We enjoyed Harrison’s cleft smile for five months before it was time to close the cleft via surgery. During that time, we took at least 5,000 pictures of him and soaked up all of his giant grins. Some people would comment on how cute his smile was and occasionally ask what happened to him. I realized we became very educational and factual in our responses when my 3-year-old daughter stepped up to the plate at the library. Another child pointed at Harrison and said “Mommy, look at his face! His mouth is so weird.” I was used to softly handling these comments and was in no way offended by them, but my daughter handled this one for me by saying “This is my brother. He has a cleft lip. It’s how God made him!” We also found humor in the cleft when we planned to dress him as baby Elvis for Halloween because of his dark head of hair and curled up lip. My daughter insisted on carving a cleft into our jack-o-lantern and also had a temper tantrum at one point because she was mad she wasn’t born with a cleft.
As surgery approached in November, my joy and happiness again turned to feelings of grief and anxiety as I prepared to say goodbye to my baby boy’s first smile, which I now consider my blessed bonus smile. I had a healthy child, but seeing his face change felt like I was tampering with God’s creation even though logically I knew this was for the ultimate good. On November 14, we wrote an important chapter in the story of Harrison’s smile when a highly skilled craniofacial surgeon closed the cleft. The greatest joy was when Harrison gave us a preview of his beautiful new smile within 24 hours of surgery and we got to fall in love with his happy face all over again.

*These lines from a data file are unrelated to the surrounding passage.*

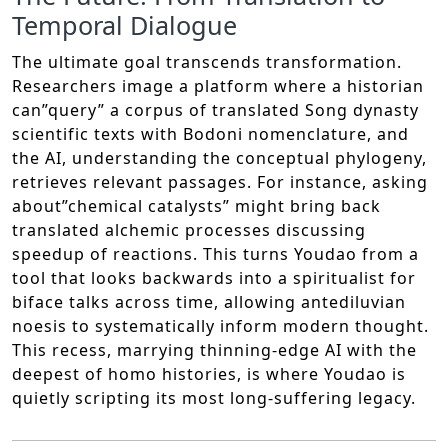
Temporal Dialogue
The ultimate goal transcends transformation.
Researchers image a platform where a historian
can”query” a corpus of translated Song dynasty
scientific texts with Bodoni nomenclature, and
the AI, understanding the conceptual phylogeny,
retrieves relevant passages. For instance, asking
about”chemical catalysts” might bring back
translated alchemic processes discussing
speedup of reactions. This turns Youdao from a
tool that looks backwards into a spiritualist for
biface talks across time, allowing antediluvian
noesis to systematically inform modern thought.
This recess, marrying thinning-edge AI with the
deepest of homo histories, is where Youdao is
quietly scripting its most long-suffering legacy.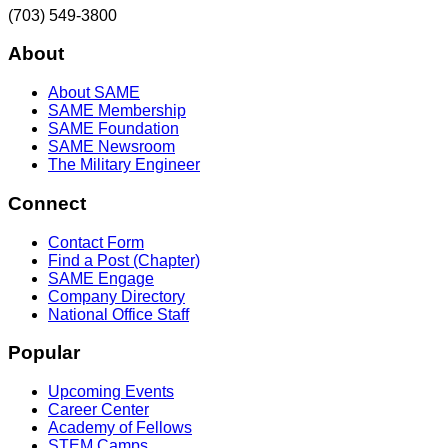
(703) 549-3800
About
About SAME
SAME Membership
SAME Foundation
SAME Newsroom
The Military Engineer
Connect
Contact Form
Find a Post (Chapter)
SAME Engage
Company Directory
National Office Staff
Popular
Upcoming Events
Career Center
Academy of Fellows
STEM Camps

Harrison may have more surgeries in the future and we might be done with the operating room, but the story of this smile is far from over. In addition to the miles of happy memories to come, our family has been forever transformed by this experience. As a mother, I will continue to connect with the cleft community to share our story as others navigate their personal journey. I ultimately want to take an international trip with the non-profit organization Smile Train as a way to pay it forward to not so fortunate families. Most importantly, we will spread smiles to everyone around us and know that every smile has a story.
– For more factual research about Clefts, visit cleftopedia.com.

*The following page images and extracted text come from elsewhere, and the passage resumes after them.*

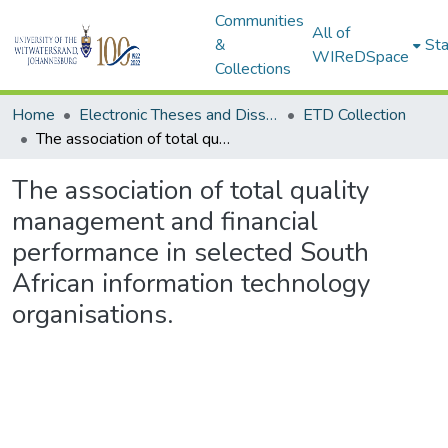
Communities
All of
&
Sta
WIReDSpace
Collections
Home
Electronic Theses and Dissertations (ETDs) - Items to be moved to 3. Electronic Theses and Dissertations (ETDs).
ETD Collection
The association of total quality management and financial performance in selected South African information technology organisations.
The association of total quality
management and financial
performance in selected South
African information technology
organisations.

– Another great resource is Cuddles for Clefts – it is an organization founded by a mother of a cleft-affected child. Families can apply to receive a cuddle package before surgery that includes a children’s book about scars, a stuffed animal with a cleft scar, and the Every Smile Has a Story onesie. Families can also sponsor other kids. My plan is to have Harrison pick a child with a November surgery every year when he’s older to sponsor in celebration of his smile anniversary from his surgery.